Saturday, December 13, 2008

You want adversity?

This is adversity.

Guy Carbonneau loved saying during last year's playoffs that his Canadiens had dealt with their share of adversity during the regular season, but in fact the Habs had few obstacles come in their way prior to the playoffs last year.

This, on the other hand, is real adversity, the kind that tells you what your team is made of.

The news Saturday morning was that Carey Price would be out until at least Christmas, according to RDS, and that he not only had the flu, but he had a lower body injury as well. If indeed Price is unable to play until Dec. 27, the Habs would have four games without their No. 1 guy in nets against Carolina twice, Philadelphia and Buffalo. Not a treacherous schedule by any means, but teams that give the Habs trouble.

Saku Koivu will apparently be out for two weeks with his ankle/foot injury, which means he too should miss those four games, plus a game in Pittsburgh on Dec. 27 and possibly one in Florida two nights later. Of course, that's assuming the Canadiens are being completely forthright about the nature of his injury, which may not be the case.

What makes me say that? Well, when Carbonneau says Christopher Higgins will miss at least a week, but he's seen with his left arm in a sling and the Team 990 is reporting he'll be out at least a month, I feel that's a slap in the face to your fan base. If you don't want to reveal the exact location or nature of an injury, that's fine. But at least be honest with how long your players will be out of action, because that's all the fans really need to know.

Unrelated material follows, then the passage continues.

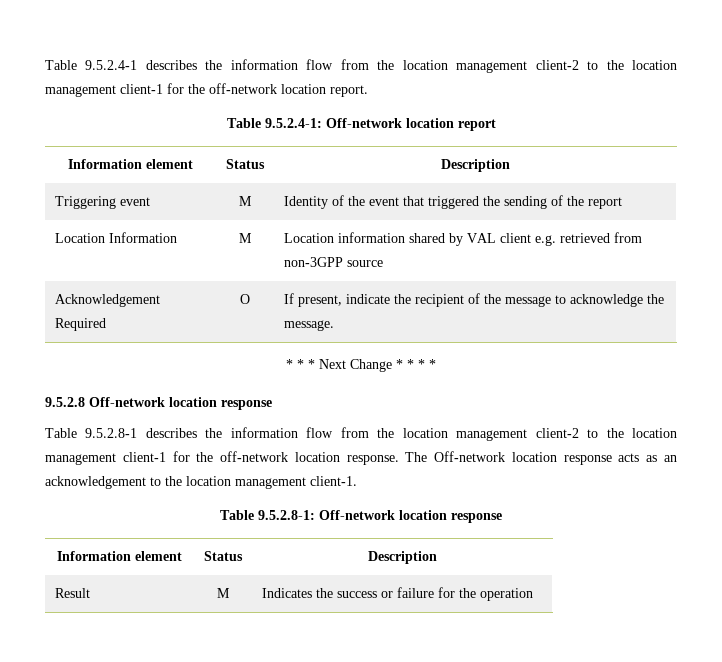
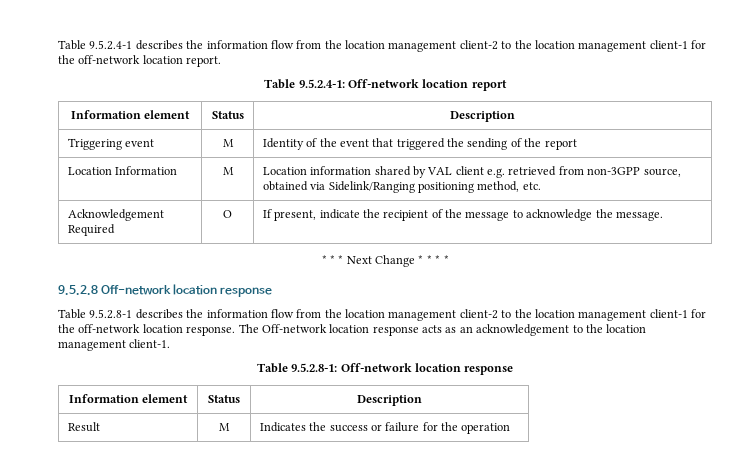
[347,260,384,267] source -> [643,168,681,177] [262,181,541,193] source, obtained via Sidelink/Ranging positioning method, etc.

When Carbonneau made his plea to the media in last year's playoffs to stop calling his players to find out what their injuries were, he was doing so in order to try and level the playing field. Teams in other markets didn't have the same type of voracious media scrutiny he did, and he thought that was unfair.

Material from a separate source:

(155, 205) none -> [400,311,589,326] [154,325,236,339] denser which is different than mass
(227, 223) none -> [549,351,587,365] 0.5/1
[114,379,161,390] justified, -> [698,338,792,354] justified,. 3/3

The media corps complied, but then we learned that Koivu had been skating on his injured foot while Carbonneau was telling the media he hadn't even tried putting on a skate yet. If you want fairness in one direction, it has to be reciprocated. I remember more that one reporter saying that day the gloves were off, and everyone was fair game again.

I mention all this because I want to give Carbonneau the benefit of the doubt and believe him when he says Koivu will be back in two weeks, or Price will be back after Christmas. Mike Komisarek's imminent return appears to be right on schedule, so that gives me reason to believe the timeline on the other two, but Carbonneau's track record in this area is not very strong.

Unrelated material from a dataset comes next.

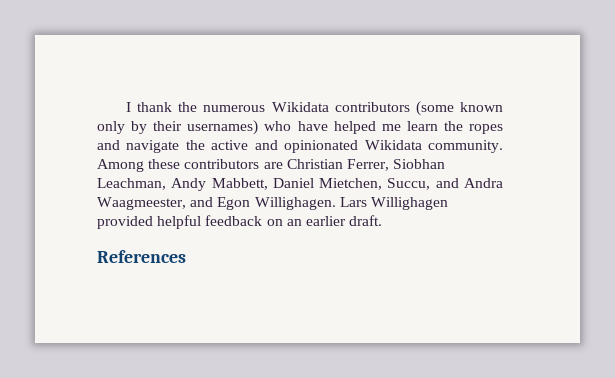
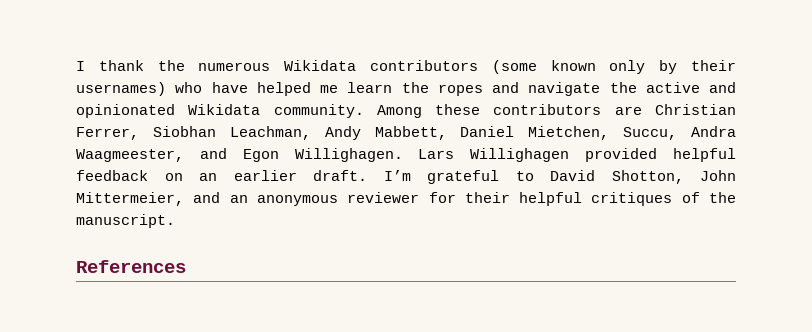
[435,178,459,188] and -> (678, 133) none
(383, 220) none -> [383,170,736,184] [76,192,736,206] [76,214,175,228] I’m grateful to David Shotton, John Mittermeier, and an anonymous reviewer for their helpful critiques of the manuscript.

This is a big test for some of the bigger under-achievers on the Habs right now, and it's clear that the Robert Lang, Alex Kovalev and Alex Tanguay line needs to take the lead and produce some offence. The doghouse line of Tomas Plekanec, Guillaume Latendresse and Sergei Kostitsyn need to show they can be reliable players for this team in the New Year, and in the case of the first two, they need to show something for next season as well.

But in this sort of environment, I think the Ben Maxwell, Matt D'Agostini and Andrei Kostitsyn line may come out looking the best tonight because the expectations are so low and there's little pressure to perform. That's normally when guys perform their best.

Meanwhile, a healthy Washington Capitals squad is in Montreal to face a team they beat 3-0 at home with a lineup that was nine regulars short. The only injury the Capitals need to worry about is in goal, where scheduled starter Jose Theodore didn't make the trip and will be replaced by Simeon Varlamov.

Varlamov is making his first NHL appearance and is considered to be the Capitals goalie of the future, but he wasn't exactly ripping it up with Hershey. The Bears are the best team in the AHL, so Varlamov's 10-3-0 record is no surprise, but his 2.34 GAA and .909 save percentage don't put him among the AHL's elite netminders.

Still, if the Caps are able to light up Jaroslav Halak the way they did Alex Auld in Ottawa on Friday night, Varlamov won't need to be all that good to get a win in the NHL either.